Important scope note: the current implementation realizes observer coupling primarily as a forcing / steering term $B_\lambda$. It does not yet implement a full learned deformation of the head field $H$ itself. That distinction matters for keeping the present claim level honest.

Agency observables now computed in-code

The simulation now exports three forward-causal agency observables from ObserverCoupling.collect_step_stats(...):

• intervention_gain: normalized realized actuation strength, (\mathrm{clip}(\mathbb{E}[|\Phi|]/\Phi_{\max}, 0, 1)).
• counterfactual_control_score: write-channel share of present control effort, (\mathbb{E}[,|w_i f_i|/(|r_i m_i| + |w_i f_i| + \varepsilon),]).
• predictive_horizon: effective forward-looking persistence (in update steps), ((1-\mathrm{decay})^{-1} \cdot \mathbb{E}[\mathrm{temporal_frame_scale}]).
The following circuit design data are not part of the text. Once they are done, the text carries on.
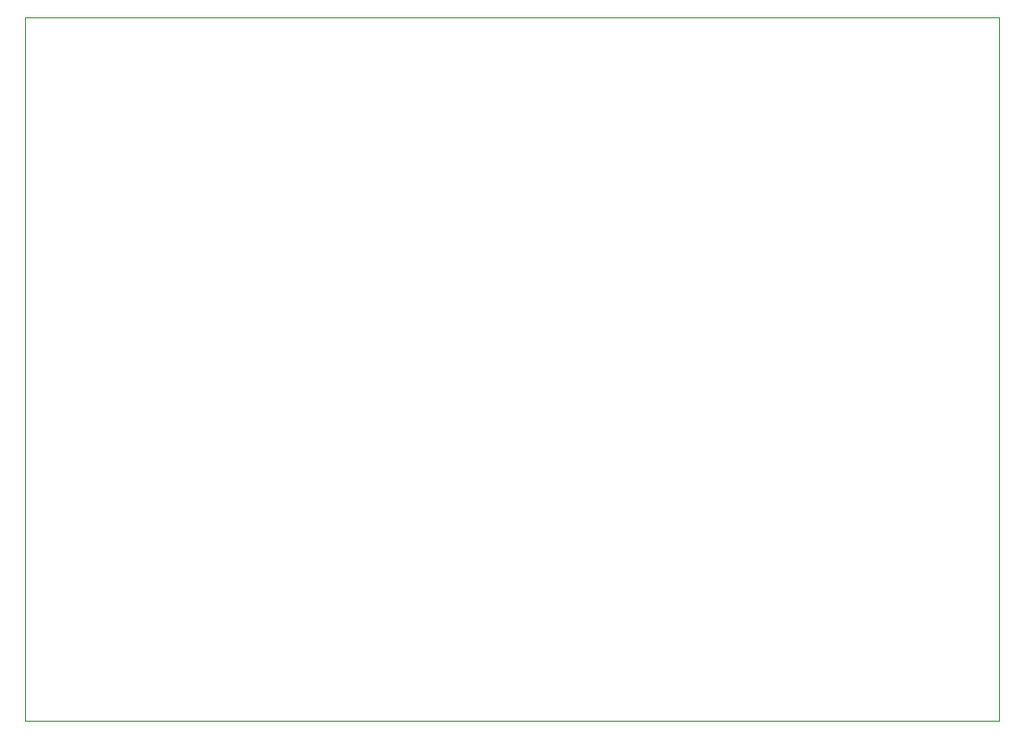
<source format=gbr>
%TF.GenerationSoftware,KiCad,Pcbnew,9.0.7*%
%TF.CreationDate,2026-02-17T22:10:37-08:00*%
%TF.ProjectId,3by3PCB,33627933-5043-4422-9e6b-696361645f70,rev?*%
%TF.SameCoordinates,Original*%
%TF.FileFunction,Profile,NP*%
%FSLAX46Y46*%
G04 Gerber Fmt 4.6, Leading zero omitted, Abs format (unit mm)*
G04 Created by KiCad (PCBNEW 9.0.7) date 2026-02-17 22:10:37*
%MOMM*%
%LPD*%
G01*
G04 APERTURE LIST*
%TA.AperFunction,Profile*%
%ADD10C,0.050000*%
%TD*%
G04 APERTURE END LIST*
D10*
X97170000Y-52402500D02*
X182895000Y-52402500D01*
X182895000Y-114315000D01*
X97170000Y-114315000D01*
X97170000Y-52402500D01*
M02*

</source>
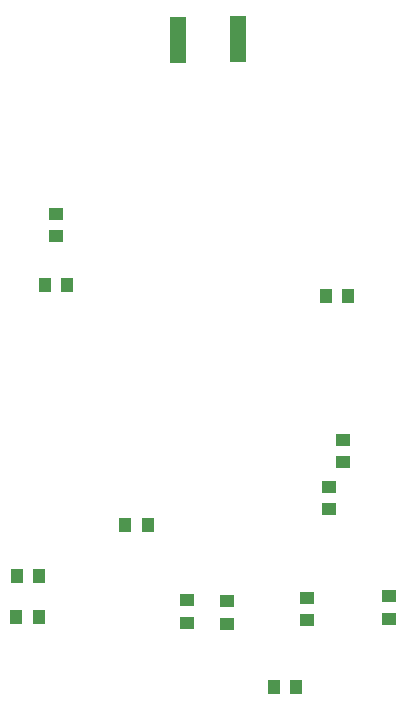
<source format=gbr>
G04 DipTrace 3.0.0.1*
G04 BottomPaste.gbr*
%MOIN*%
G04 #@! TF.FileFunction,Paste,Bot*
G04 #@! TF.Part,Single*
%ADD64R,0.051969X0.151969*%
%ADD86R,0.043307X0.051181*%
%ADD88R,0.051181X0.043307*%
%FSLAX26Y26*%
G04*
G70*
G90*
G75*
G01*
G04 BotPaste*
%LPD*%
D88*
X1692914Y724410D3*
Y799213D3*
X1417323Y720473D3*
Y795276D3*
D86*
X1554701Y1801701D3*
X1479898D3*
D88*
X580701Y2000701D3*
Y2075504D3*
D86*
X812701Y1036701D3*
X887504D3*
D88*
X1019528Y711315D3*
Y786118D3*
X1152701Y707701D3*
Y782504D3*
D86*
X1381890Y496063D3*
X1307087D3*
X619701Y1836701D3*
X544898D3*
X523570Y731864D3*
X448767D3*
X526067Y865660D3*
X451264D3*
D88*
X1539370Y1321302D3*
Y1246499D3*
X1491339Y1164042D3*
Y1089239D3*
D64*
X986496Y2653806D3*
X1186890Y2655774D3*
M02*

</source>
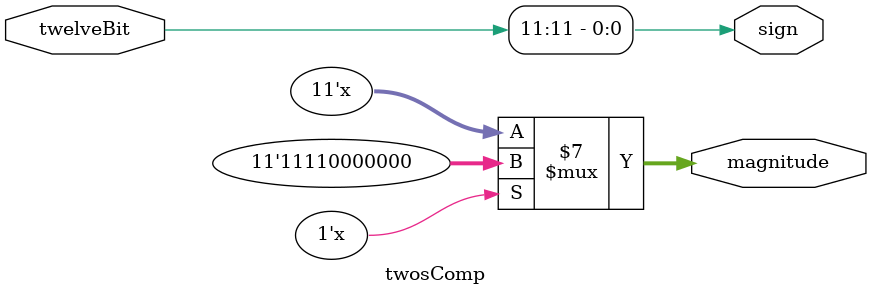
<source format=v>
`timescale 1ns / 1ps


module twosComp(
    input [11:0] twelveBit,
    output reg sign,      
    output reg [10:0] magnitude
);

reg [11:0] tBit;

always @(*) begin
    sign = twelveBit[11];
    if (sign == 1'b1) begin
        // use two's complement: invert all bits then add 1
        tBit <= ~twelveBit + 1'b1;
    end
    else begin
        // if positive, stays the same
        tBit <= twelveBit;
    end
    // edge case
    if (tBit >= 1920) begin
        magnitude <= 1920;
    end
    else begin
        magnitude <= tBit[10:0];
    end
    
end

endmodule


</source>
All three are computed from present-step measurements/state and characterize only future update influence (no retrocausal interpretation).

Dashboard instrumentation now also tracks two causal traces for operator visibility:

• observer_coupling_drift: stepwise change in realized coupling magnitude, (|\mathbb{E}[|\Phi|]t - \mathbb{E}[|\Phi|]{t-1}|).
• frame_channel_asymmetry: integrated directional communication gap, (\sum_{\Delta\tau},|\mathcal{A}(\Delta\tau)|), where (\mathcal{A}(\Delta\tau)=C_{A\to B}(\Delta\tau)-C_{B\to A}(\Delta\tau)).

Claim tiers for the Agency + Temporal Communication buildout (2026-03)

Defensible (implemented + testable now)

• The observer-coupling term (\Phi(x,t)) is a forward-causal control input: present-step read/write signals influence only future state updates.
• intervention_gain, counterfactual_control_score, and predictive_horizon are computable operational observables (produced per step from present state/measurements).
• Directional frame communication metrics (C_{A\to B}(\Delta\tau)), (C_{B\to A}(\Delta\tau)), and asymmetry (\mathcal{A}(\Delta\tau)) are measurable diagnostics of communication imbalance under the modeled coupling.
• Null-vs-coupled comparison can falsify "no directional effect" claims: if asymmetry disappears under controls, the stronger coupling interpretation fails.

Speculative (explicitly non-evidentiary at present)

• Any claim that these observables imply consciousness, intent, or intrinsic agency beyond the defined operational metrics.
• Any metaphysical reading (including panpsychic or ontological interpretations) not anchored to reproducible measurement protocols.
• Any claim that frame asymmetry constitutes physical backward-time signaling.

Disallowed interpretation boundary

• No retrocausal claims: observed forecasting advantage is interpreted as forward-causal lead-time generated by structure + update dynamics, not influence from future states.